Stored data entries
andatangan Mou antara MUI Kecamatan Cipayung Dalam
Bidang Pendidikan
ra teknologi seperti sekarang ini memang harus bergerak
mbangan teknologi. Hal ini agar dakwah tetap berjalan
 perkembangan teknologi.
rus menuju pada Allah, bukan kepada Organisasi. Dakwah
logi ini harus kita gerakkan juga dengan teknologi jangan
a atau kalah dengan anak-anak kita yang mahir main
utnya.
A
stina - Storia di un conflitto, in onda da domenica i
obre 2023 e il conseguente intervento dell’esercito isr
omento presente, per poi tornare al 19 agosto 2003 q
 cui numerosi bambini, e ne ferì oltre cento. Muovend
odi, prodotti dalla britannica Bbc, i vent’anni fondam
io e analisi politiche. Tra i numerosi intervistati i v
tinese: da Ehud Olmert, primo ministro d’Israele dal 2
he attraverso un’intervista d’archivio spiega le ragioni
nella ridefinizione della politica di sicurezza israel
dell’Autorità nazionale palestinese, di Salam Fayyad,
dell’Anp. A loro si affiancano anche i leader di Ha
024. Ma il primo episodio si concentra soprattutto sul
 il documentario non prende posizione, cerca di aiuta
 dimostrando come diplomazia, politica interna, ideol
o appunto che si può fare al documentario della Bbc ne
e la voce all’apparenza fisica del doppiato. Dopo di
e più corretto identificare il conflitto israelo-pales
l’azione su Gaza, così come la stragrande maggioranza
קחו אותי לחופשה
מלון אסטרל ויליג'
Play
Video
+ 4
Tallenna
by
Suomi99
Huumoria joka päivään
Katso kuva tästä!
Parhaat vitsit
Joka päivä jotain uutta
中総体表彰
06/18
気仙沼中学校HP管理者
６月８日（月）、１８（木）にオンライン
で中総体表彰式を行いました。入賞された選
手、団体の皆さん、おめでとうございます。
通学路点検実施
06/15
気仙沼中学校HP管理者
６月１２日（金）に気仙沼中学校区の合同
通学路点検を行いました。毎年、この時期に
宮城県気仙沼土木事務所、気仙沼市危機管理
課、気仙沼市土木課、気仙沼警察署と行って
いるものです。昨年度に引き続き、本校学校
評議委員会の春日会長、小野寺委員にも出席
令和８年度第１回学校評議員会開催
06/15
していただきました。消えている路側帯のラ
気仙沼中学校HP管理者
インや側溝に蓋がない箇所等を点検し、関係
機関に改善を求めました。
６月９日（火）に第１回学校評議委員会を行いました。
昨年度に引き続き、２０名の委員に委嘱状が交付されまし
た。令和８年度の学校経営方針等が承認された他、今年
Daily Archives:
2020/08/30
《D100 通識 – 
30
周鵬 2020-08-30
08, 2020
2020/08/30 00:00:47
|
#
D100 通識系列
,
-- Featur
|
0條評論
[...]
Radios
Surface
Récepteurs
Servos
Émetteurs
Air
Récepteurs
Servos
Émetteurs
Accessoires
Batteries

About this task: Your answer should be the data above, retyped exactly.

Result:
andatangan Mou antara MUI Kecamatan Cipayung Dalam
Bidang Pendidikan
ra teknologi seperti sekarang ini memang harus bergerak
mbangan teknologi. Hal ini agar dakwah tetap berjalan
 perkembangan teknologi.
rus menuju pada Allah, bukan kepada Organisasi. Dakwah
logi ini harus kita gerakkan juga dengan teknologi jangan
a atau kalah dengan anak-anak kita yang mahir main
utnya.
A
stina - Storia di un conflitto, in onda da domenica i
obre 2023 e il conseguente intervento dell’esercito isr
omento presente, per poi tornare al 19 agosto 2003 q
 cui numerosi bambini, e ne ferì oltre cento. Muovend
odi, prodotti dalla britannica Bbc, i vent’anni fondam
io e analisi politiche. Tra i numerosi intervistati i v
tinese: da Ehud Olmert, primo ministro d’Israele dal 2
he attraverso un’intervista d’archivio spiega le ragioni
nella ridefinizione della politica di sicurezza israel
dell’Autorità nazionale palestinese, di Salam Fayyad,
dell’Anp. A loro si affiancano anche i leader di Ha
024. Ma il primo episodio si concentra soprattutto sul
 il documentario non prende posizione, cerca di aiuta
 dimostrando come diplomazia, politica interna, ideol
o appunto che si può fare al documentario della Bbc ne
e la voce all’apparenza fisica del doppiato. Dopo di
e più corretto identificare il conflitto israelo-pales
l’azione su Gaza, così come la stragrande maggioranza
קחו אותי לחופשה
מלון אסטרל ויליג'
Play
Video
+ 4
Tallenna
by
Suomi99
Huumoria joka päivään
Katso kuva tästä!
Parhaat vitsit
Joka päivä jotain uutta
中総体表彰
06/18
気仙沼中学校HP管理者
６月８日（月）、１８（木）にオンライン
で中総体表彰式を行いました。入賞された選
手、団体の皆さん、おめでとうございます。
通学路点検実施
06/15
気仙沼中学校HP管理者
６月１２日（金）に気仙沼中学校区の合同
通学路点検を行いました。毎年、この時期に
宮城県気仙沼土木事務所、気仙沼市危機管理
課、気仙沼市土木課、気仙沼警察署と行って
いるものです。昨年度に引き続き、本校学校
評議委員会の春日会長、小野寺委員にも出席
令和８年度第１回学校評議員会開催
06/15
していただきました。消えている路側帯のラ
気仙沼中学校HP管理者
インや側溝に蓋がない箇所等を点検し、関係
機関に改善を求めました。
６月９日（火）に第１回学校評議委員会を行いました。
昨年度に引き続き、２０名の委員に委嘱状が交付されまし
た。令和８年度の学校経営方針等が承認された他、今年
Daily Archives:
2020/08/30
《D100 通識 – 
30
周鵬 2020-08-30
08, 2020
2020/08/30 00:00:47
|
#
D100 通識系列
,
-- Featur
|
0條評論
[...]
Radios
Surface
Récepteurs
Servos
Émetteurs
Air
Récepteurs
Servos
Émetteurs
Accessoires
Batteries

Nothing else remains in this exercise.